"""

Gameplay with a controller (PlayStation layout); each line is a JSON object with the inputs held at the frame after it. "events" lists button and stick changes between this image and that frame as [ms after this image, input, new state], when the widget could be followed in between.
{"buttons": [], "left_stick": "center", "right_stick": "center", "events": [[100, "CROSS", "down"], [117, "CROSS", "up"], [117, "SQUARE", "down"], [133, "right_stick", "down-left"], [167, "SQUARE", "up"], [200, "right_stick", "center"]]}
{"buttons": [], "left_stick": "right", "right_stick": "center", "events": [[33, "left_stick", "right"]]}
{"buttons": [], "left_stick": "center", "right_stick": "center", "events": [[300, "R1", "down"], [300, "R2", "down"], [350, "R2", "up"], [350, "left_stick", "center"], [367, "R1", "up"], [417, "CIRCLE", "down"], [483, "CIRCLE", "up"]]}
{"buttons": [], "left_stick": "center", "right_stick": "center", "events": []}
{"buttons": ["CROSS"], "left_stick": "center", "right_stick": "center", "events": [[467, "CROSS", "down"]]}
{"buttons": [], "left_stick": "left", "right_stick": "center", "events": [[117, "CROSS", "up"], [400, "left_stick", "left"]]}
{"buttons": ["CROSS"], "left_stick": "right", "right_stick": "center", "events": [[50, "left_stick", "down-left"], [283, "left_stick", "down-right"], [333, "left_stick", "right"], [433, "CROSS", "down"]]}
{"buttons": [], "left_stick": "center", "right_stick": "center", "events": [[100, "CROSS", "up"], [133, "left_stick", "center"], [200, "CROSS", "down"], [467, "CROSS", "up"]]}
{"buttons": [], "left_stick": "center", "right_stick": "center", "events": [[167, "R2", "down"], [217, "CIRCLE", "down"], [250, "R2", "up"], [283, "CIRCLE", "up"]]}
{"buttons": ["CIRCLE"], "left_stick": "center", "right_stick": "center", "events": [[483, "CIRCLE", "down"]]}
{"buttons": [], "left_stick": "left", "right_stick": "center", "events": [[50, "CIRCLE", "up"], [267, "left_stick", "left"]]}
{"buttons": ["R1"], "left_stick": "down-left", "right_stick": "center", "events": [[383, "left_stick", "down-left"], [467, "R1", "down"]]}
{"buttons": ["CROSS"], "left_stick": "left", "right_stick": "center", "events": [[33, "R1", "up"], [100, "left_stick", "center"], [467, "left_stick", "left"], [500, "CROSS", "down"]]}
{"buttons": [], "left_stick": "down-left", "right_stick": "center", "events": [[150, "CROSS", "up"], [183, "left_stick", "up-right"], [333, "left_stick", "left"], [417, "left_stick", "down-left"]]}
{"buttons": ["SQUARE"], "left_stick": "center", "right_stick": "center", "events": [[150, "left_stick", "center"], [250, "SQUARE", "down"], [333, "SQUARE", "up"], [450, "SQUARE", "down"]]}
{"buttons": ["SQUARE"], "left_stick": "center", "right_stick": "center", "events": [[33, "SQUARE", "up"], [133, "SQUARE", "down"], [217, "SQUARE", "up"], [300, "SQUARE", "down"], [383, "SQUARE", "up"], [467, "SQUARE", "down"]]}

"""

In the listing above, count every line that contains "CROSS". Respond with the number alone.

7